Two Chinese companies have signed an international raw materials supply chain deal aimed at creating “one of the most technologically-advanced lithium battery cathode material manufacturers” in the country.
BCL, a wholly-owned subsidiary of Hong Kong-based investments firm Burwill, agreed the deal with Chinese lithium battery materials provider Hunan Changyuan Lico on 9 February.
The companies said in a Hong Kong Stock Exchange announcement that BCL has exclusive five-year selling rights to lithium concentrate from the Bald Hill mine in the Eastern Goldfields region of Western Australia.
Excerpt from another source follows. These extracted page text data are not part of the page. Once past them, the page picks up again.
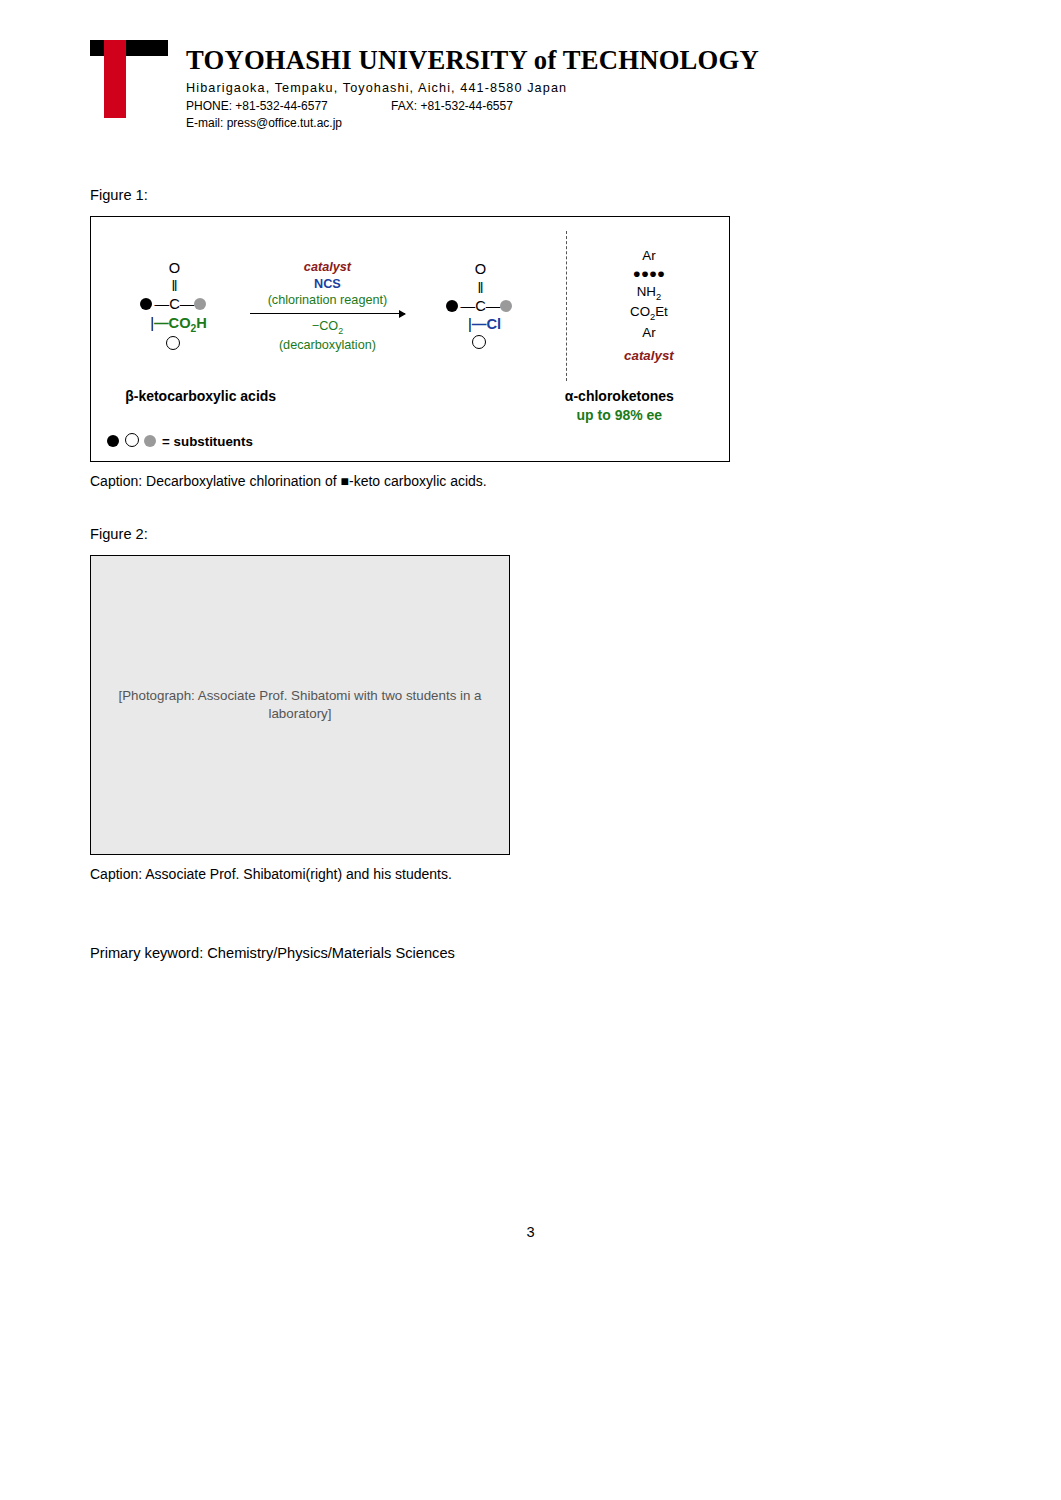TOYOHASHI UNIVERSITY of TECHNOLOGY
Hibarigaoka, Tempaku, Toyohashi, Aichi, 441-8580 Japan
PHONE: +81-532-44-6577 FAX: +81-532-44-6557
E-mail: press@office.tut.ac.jp
Figure 1:
O
‖
—C—
|—CO2H
catalyst
NCS
(chlorination reagent)
−CO2
(decarboxylation)
O
‖
—C—
|—Cl
Ar
●●●●
NH2
CO2Et
Ar
catalyst
β-ketocarboxylic acids
α-chloroketones
up to 98% ee
= substituents
Caption: Decarboxylative chlorination of ■-keto carboxylic acids.
Figure 2:
[Photograph: Associate Prof. Shibatomi with two students in a laboratory]
Caption: Associate Prof. Shibatomi(right) and his students.
Primary keyword: Chemistry/Physics/Materials Sciences
3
The mine, which started operations on 15 February, is co-owned by Singapore Exchange-listed Alliance Mineral Assets and Australia-based Tawana. BCL also has pre-emptive selling rights from the project for a subsequent five years.
Meanwhile, a separate Burwill joint venture company, Jiangxi Baojiang Lithium, will provide lithium carbonate and lithium hydroxide to help fuel Hunan’s expansion of cathode materials production.
Jiangxi Baojiang Lithium has started building production lines with an annual capacity of up to 10,000 tons of lithium carbonate and 5,000 tons of lithium hydroxide, Burwill said.
Hunan Changyuan Lico currently has a production capacity of 16,000 tons of cathode materials each year, but wants to increase that figure to around 45,000 tons annually starting from this year.
Burwill said the deal with Hunan Changyuan Lico was in response to the Chinese government’s ‘Made in China 2025’ strategy, which encourages investments to spur growth of the national battery industry.